# Gaggia Classic Boiler bolt sheered off into Group Head



## Badgerman (Nov 23, 2017)

Hi All,

Having followed the numerous other threads about stuck Boiler- Group head bolts I have got landed with a thread sticking out of group head. I have tried heat, Putty Caff soaking, mole grips, cutting a horizontal thread for a flat had screw driver.

Any thoughts as per attached? Or is it new group head or can i cope with 3 bolts ?


----------



## ashcroc (Oct 28, 2016)

Badgerman said:


> Hi All,
> 
> Having followed the numerous other threads about stuck Boiler- Group head bolts I have got landed with a thread sticking out of group head. I have tried heat, Putty Caff soaking, mole grips, cutting a horizontal thread for a flat had screw driver.
> 
> ...


With the pressure involved, I doubt it'd work on only 3 bolts.

You could probably get it drilled & tapped if you have access to a drill press.

Failing that replacements are available for a price.


----------



## AndyDClements (Aug 29, 2016)

If all attempts such as decent vice grips have failed (on that point, initial turn should be to tighten, then backwards to loosen, and repeat), and you can cut (or file) if off flat. You can drill the depth of it with a small drill (say 2mm-3mm) then increase in size until the drill is only leaving the thread (c4mm hole), that gives you a spiral of steel which you can then pick out using a small pointed hook. Done it on car bits, would help but guess you're not here in the middle of Norfolk.


----------



## El carajillo (Mar 16, 2013)

You could try a screw extractor but if the extractor breaks off you will need a new base.

Best option to cut off flush with base, carefully mark the centre of the bolt with a centre punch,drill a small hole as a guide then drill out to the root size of the bolt.
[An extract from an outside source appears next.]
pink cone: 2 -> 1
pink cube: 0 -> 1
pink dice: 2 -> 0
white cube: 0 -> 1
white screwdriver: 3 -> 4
Then re-tap with a new thread. A local engineering works would probably do this for you if you do not have access to the tools.

Initially you could try really tightening the moles and try rocking back and forth to try to release it.


----------



## Badgerman (Nov 23, 2017)

Thanks all! Much appreciated, I don't have a table drill so think I will try a local engineering company.

i think the group head is brass as I have the Gold colour ltd edition Gaggia. Does that make it harder or easier to sort out?


----------



## Badgerman (Nov 23, 2017)

I did it. Had some weetabix and then tried some serious brute force with needle nose plyers and the tightening and undoing as suggested.

Such a a good feeling!

to replace the bolts I was going for some M6 16mm s/s from eBay, but wondered about hex head so can use a socket. Would this be better?

https://www.screwfix.com/p/easyfix-set-screws-a2-stainless-steel-m6-x-16mm-10-pack/9308t


----------



## El carajillo (Mar 16, 2013)

Glad you persevered and won:good:. Ref the hex headed bolts, I am not sure you will have sufficient clearance between the bolt head + socket and the boiler base ?? Whichever you use they do not need to be "super tight"


----------



## Badgerman (Nov 23, 2017)

Those bolts were fine. I would recommend them to anyone else in my position as now I can get some decent torque on them with a spanner.

so my gold Gaggia is shining inside and outside. Thanks all to various threads on cleaning boilers, looks daunting on paper but surprisingly logical when you do it.


----------



## ashcroc (Oct 28, 2016)

Glad ya got it all sorted & working again.


----------



## MartinB (May 8, 2011)

I have 2x gold group heads where I have had stuck threads like yours.

Must be an issue specific to the gold machines!


----------



## Norvin (Sep 10, 2014)

The worst boiler I have ever tackled was a steam boiler from a Kitchenaid Artisan - it's the same Gaggia boiler but with a different base. The heads of eight of the ten Allen screws sheared off and had to be drilled out.

In the case of the main four boiler base Allen screws, there is a portion of unused thread in the head as the screws are too short to reach them. If you mess up the drilling out, you may get away with using a longer screw to use the undamaged portion of thread.

Allen screws are high tensile, if you are going to replace them with bolts, you should really replace them with high tensile bolts but it's probably not important in this instance.


----------



## Shodjoe (Apr 25, 2018)

Hi guys.Same problem here.Does anyone knows engineering company which can drill it out for me in London?cheers

J


----------



## Badgerman (Nov 23, 2017)

Shodjoe said:


> Hi guys.Same problem here.Does anyone knows engineering company which can drill it out for me in London?cheers
> 
> J


Have a go yourself first. It's easy to try out the options. Heat up. Grind off or drill in. All will damage the bolts but just get the replacements above.


----------